China's MIIT builds AI safety benchmark targeting 31 LLM risks
Synopsis
Key Takeaways
China's Ministry of Industry and Information Technology (MIIT) has launched an initiative to construct a national AI safety benchmark for evaluating large language models, as regulators worldwide intensify scrutiny of generative AI risks. The MIIT-led National Industrial Information Security Development Research Centre is actively recruiting companies and experts to co-develop the framework, with applications closing on Tuesday, 15 July 2026.
What the benchmark covers
According to the official notice published on Monday, 14 July 2026, the new benchmark will evaluate generative AI across six core dimensions: content safety, value alignment, robustness, fairness, privacy protection, and trustworthiness. A hybrid benchmarking methodology will explicitly address 31 specific safety risks spanning five major categories, the notice stated.
The institute acknowledged that existing frameworks 'fail to meet complex safety-governance needs,' citing the urgency for a standardised testing platform to support industrial compliance across the sector.
How the system works
The proposed framework will combine automated fuzzing and stress testing with human oversight to control hallucination rates and prevent data leaks. It will also specifically target 'jailbreak' attacks — malicious prompt engineering techniques designed to bypass the safety barriers of large language models (LLMs).
This multi-layered approach signals that Beijing is moving beyond high-level policy pronouncements toward technical, measurable compliance infrastructure for AI developers.
The competitive backdrop
The MIIT initiative arrives as regulators in the United States and Europe have been strengthening their own AI oversight mechanisms. The EU AI Act and various US executive actions have placed LLM safety at the centre of the global policy agenda, creating pressure on China to establish comparable — and sovereign — evaluation standards.
Chinese AI developers, who operate under existing interim generative AI regulations introduced in 2023, would likely be required to align with the new benchmark once formalised, affecting a broad swath of the domestic industry.
Why it matters
A state-backed, standardised safety benchmark gives Chinese regulators a concrete technical instrument to enforce compliance rather than relying solely on self-reporting by AI companies. It also positions China to export its governance model to markets in Asia, Africa, and the Middle East that are still shaping their own AI regulatory frameworks.
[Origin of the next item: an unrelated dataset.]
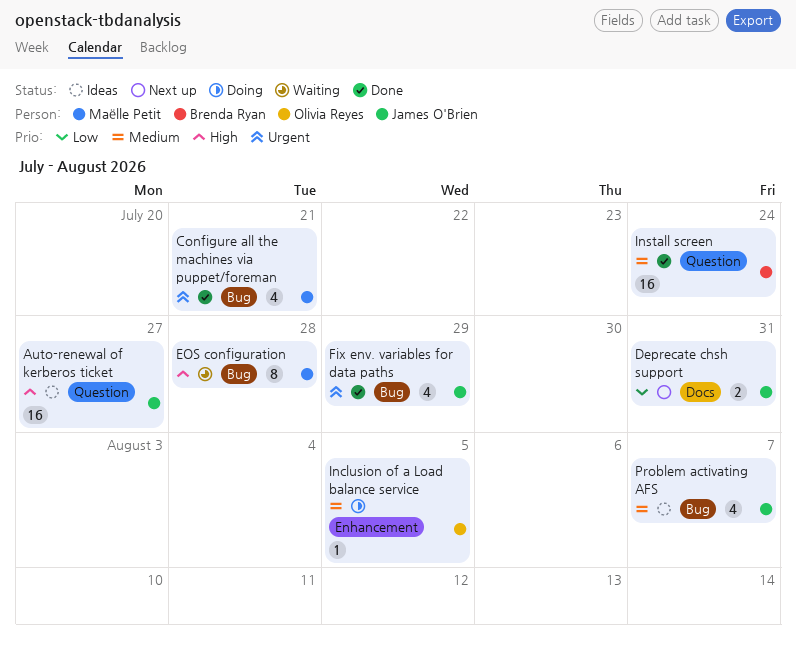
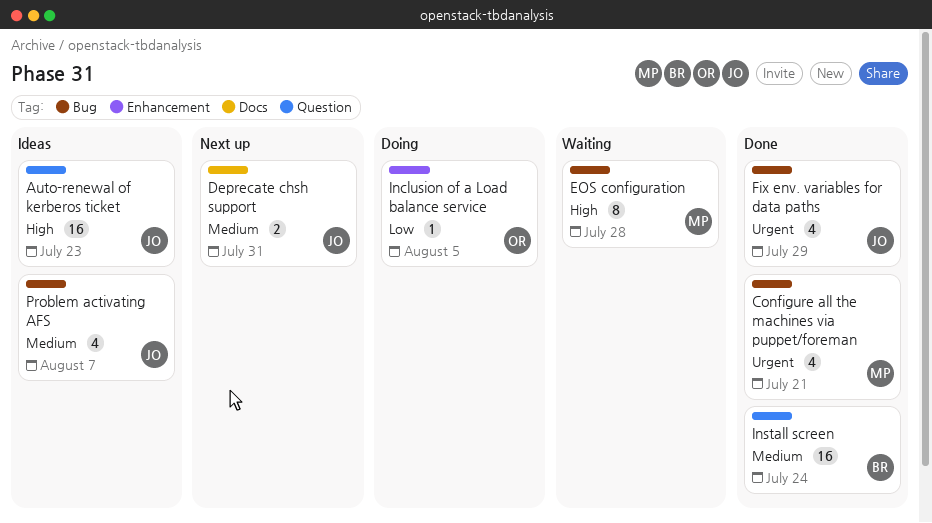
Auto-renewal of kerberos ticket, due: Jul 27 -> Jul 23
Deprecate chsh support, priority: Low -> Medium
Inclusion of a Load balance service, priority: Medium -> Low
Industry analysts have noted that the move reflects a broader global pattern: governments racing to define what 'safe AI' means in measurable terms before the technology outpaces their oversight capacity.
What's next
With the recruitment window closing imminently, the pace at which the National Industrial Information Security Development Research Centre assembles its expert coalition will signal how seriously Beijing intends to fast-track the benchmark's deployment. Developers of frontier models operating in China should watch for draft testing protocols that could reshape compliance timelines across the sector.